For me, the choice was fairly easy.  While the Poles look like me, I don't understand one lick of Polish, so I went with Immaculate Conception on Chestnut Ave. for Spanish mass.  When I went there I noticed a few things, the first being that the people who picked out the stained glass windows over a century ago made an appropriate choice for today which they would not have imagined at the time the windows were installed.

Yep.  There she was in the middle position on the church's North side.  Our Lady of Guadalupe, patron saint of Mexico, which is now located in a church full of Mexicans and Guatemalans.  There was another notable thing about this congregation.  The pews were full- a packed house in a large Gothic church, and they were full of people in their 20s, 30s and 40s with children in tow.  What do you know, a live congregation.

Now, a you may know, I started a new job on in the economics and statistics section at the Labor Department.  Where my old job involved writing about the economy, my new job involves being a resource person for our statistics.  As a statistical expert, I know a few things about the Hispanic population which explains what is going on at Imaculate.  For one thing, Hispanics have an extremely high birth rate.  While non-Hispanic whites in the state now have a birth rate below that needed to replace losses due to death and outmigration, the Hispanic population is growing faster than either Blacks or Asians, and most of the growth is due to natural increase rather than immigration.  Yes it is true they breed like rabbits, or at least the Irish Americans I remember from my childhood growing up in 1960s Hamilton.  Families of 4, 5 aand 6 kids are common. 

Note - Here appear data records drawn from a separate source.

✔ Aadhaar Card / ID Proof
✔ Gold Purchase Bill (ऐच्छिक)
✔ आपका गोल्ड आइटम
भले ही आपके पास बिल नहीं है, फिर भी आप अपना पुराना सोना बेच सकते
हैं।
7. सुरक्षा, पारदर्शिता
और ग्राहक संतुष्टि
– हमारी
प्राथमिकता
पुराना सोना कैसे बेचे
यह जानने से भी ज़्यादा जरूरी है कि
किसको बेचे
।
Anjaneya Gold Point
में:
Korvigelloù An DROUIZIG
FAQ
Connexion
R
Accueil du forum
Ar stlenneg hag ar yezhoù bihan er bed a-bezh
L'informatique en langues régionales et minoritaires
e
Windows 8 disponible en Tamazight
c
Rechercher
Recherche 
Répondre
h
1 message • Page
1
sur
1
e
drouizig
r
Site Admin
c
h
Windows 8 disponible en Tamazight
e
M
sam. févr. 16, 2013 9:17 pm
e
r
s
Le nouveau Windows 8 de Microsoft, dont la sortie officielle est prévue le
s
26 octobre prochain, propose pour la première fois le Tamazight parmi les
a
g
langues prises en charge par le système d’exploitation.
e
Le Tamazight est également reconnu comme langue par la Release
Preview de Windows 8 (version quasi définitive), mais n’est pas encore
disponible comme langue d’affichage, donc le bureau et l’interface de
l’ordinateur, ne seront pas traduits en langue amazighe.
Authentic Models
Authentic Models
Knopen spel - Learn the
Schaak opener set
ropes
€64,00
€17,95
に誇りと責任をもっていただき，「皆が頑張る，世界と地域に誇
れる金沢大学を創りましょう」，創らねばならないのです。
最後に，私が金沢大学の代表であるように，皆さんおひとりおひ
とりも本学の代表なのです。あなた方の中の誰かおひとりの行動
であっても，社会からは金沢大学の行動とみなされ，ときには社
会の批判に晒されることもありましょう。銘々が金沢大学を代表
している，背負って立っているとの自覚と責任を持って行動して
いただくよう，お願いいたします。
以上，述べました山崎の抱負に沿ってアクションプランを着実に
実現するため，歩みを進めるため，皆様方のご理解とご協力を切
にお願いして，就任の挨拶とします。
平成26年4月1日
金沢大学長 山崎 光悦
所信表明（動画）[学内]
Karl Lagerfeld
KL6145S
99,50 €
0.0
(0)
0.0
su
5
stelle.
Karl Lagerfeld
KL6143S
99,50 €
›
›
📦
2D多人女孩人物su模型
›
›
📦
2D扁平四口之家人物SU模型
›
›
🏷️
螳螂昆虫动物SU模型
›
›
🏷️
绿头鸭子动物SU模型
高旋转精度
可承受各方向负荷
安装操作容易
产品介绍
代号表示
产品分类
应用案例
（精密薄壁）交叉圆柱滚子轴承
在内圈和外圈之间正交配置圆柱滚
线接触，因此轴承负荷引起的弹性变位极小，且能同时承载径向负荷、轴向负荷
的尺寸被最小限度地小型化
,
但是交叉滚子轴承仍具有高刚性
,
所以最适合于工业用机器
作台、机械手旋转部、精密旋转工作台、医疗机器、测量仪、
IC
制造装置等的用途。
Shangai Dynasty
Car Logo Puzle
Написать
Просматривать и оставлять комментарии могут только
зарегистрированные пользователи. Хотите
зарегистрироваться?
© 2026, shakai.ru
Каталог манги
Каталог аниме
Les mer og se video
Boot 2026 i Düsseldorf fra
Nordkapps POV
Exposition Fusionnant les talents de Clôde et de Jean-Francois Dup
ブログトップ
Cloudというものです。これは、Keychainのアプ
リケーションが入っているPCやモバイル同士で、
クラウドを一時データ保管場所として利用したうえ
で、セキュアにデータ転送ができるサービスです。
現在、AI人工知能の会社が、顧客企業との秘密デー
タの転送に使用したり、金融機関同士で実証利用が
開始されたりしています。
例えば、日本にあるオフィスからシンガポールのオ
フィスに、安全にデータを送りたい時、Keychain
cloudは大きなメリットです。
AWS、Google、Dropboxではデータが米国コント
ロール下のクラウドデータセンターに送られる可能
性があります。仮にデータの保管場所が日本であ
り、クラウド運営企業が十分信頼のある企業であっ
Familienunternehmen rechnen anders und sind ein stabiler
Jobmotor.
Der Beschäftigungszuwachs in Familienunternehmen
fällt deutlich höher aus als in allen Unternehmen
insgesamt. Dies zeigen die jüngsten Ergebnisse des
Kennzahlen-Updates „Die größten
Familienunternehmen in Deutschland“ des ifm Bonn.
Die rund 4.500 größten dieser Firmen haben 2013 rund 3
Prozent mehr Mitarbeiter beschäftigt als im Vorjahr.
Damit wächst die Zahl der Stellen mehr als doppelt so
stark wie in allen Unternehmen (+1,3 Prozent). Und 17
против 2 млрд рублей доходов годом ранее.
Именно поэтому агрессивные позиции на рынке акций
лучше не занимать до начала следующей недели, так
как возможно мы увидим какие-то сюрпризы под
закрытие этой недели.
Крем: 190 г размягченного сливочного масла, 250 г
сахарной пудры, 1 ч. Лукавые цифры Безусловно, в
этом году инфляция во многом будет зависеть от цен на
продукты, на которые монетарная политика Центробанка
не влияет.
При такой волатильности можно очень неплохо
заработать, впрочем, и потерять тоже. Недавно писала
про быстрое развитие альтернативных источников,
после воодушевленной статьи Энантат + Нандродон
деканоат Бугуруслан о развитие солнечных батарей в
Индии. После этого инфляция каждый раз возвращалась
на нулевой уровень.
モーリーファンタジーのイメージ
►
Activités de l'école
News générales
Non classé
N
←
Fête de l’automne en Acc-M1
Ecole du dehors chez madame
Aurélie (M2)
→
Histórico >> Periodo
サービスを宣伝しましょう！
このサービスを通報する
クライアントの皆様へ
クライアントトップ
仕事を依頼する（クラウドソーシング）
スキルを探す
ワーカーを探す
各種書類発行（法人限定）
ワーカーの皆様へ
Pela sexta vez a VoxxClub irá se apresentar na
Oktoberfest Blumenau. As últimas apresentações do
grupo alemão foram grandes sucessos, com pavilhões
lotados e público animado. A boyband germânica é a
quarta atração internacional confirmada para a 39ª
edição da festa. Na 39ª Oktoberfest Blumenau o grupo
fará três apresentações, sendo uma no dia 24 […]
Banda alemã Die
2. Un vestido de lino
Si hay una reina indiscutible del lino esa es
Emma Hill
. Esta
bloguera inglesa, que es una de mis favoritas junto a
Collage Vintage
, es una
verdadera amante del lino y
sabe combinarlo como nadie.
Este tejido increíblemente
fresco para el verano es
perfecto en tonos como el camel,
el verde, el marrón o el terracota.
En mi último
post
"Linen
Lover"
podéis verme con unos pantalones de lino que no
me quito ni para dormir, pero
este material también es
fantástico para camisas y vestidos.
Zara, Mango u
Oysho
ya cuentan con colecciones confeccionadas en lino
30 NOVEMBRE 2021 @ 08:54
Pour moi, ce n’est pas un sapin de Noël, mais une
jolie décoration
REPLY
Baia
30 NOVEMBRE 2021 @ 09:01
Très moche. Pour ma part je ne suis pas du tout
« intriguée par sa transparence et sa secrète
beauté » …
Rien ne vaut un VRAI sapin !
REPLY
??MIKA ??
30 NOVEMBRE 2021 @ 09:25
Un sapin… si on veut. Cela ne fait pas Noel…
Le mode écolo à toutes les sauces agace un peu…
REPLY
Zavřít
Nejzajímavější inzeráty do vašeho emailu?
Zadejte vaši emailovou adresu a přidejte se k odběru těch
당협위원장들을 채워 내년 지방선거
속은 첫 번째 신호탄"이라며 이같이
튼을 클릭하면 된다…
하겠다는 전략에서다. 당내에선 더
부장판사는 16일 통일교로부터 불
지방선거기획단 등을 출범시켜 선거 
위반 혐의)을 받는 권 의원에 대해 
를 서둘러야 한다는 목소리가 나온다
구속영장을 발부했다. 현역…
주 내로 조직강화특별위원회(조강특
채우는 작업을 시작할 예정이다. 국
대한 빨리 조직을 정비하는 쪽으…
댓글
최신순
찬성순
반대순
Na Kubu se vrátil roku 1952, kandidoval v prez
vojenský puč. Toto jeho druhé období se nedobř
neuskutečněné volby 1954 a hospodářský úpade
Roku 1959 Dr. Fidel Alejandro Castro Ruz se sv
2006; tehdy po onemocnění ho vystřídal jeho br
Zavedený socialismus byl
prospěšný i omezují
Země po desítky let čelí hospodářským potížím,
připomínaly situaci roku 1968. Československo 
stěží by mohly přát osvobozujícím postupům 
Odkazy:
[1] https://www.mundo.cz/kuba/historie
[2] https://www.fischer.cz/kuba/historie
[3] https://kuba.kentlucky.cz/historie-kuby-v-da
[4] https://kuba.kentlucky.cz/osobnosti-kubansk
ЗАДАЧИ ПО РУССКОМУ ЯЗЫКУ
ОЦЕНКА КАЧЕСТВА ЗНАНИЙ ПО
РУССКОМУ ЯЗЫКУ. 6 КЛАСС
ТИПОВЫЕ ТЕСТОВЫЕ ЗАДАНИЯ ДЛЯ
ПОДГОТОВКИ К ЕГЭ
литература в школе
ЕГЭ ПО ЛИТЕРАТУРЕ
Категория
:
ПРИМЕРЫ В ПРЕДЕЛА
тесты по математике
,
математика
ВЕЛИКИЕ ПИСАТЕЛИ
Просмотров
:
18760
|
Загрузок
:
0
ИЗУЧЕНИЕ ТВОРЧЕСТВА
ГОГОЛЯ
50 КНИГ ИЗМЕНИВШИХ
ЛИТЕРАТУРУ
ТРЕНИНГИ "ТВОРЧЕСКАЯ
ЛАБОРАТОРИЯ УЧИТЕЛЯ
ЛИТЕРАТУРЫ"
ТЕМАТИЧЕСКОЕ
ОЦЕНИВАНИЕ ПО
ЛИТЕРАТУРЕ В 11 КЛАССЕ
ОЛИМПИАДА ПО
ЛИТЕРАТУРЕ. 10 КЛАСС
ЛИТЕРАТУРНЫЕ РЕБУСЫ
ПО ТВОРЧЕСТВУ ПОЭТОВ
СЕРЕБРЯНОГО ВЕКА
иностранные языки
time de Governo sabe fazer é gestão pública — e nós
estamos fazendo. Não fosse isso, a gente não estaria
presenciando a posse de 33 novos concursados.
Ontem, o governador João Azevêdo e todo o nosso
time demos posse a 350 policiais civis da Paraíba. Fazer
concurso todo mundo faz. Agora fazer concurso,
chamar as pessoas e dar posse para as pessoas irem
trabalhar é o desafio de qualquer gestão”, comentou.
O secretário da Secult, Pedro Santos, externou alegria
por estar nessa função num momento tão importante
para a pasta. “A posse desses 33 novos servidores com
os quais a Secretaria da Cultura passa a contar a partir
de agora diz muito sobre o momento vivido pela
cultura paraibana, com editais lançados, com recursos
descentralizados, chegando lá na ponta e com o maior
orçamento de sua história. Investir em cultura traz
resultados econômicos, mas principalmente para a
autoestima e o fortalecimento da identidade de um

Just as important, a greater proportiion of Hispanics attend Sunday worship services than Blacks, Whites or Asians.  While church attendance has fallen dramatically among low income whites and blacks in the last 30 years, attendance among Hispanics remains uniformly high among Hispanics regardless of educational attainment or income level.

Not only do these people take the church's prohibition against contraception and abortion seriously, they continue to remain faithful, even if they have little income or education.

If you want to see a packed Catholic church with a good cantor and choir, Immaculate Conception at 12:00 is a must-see.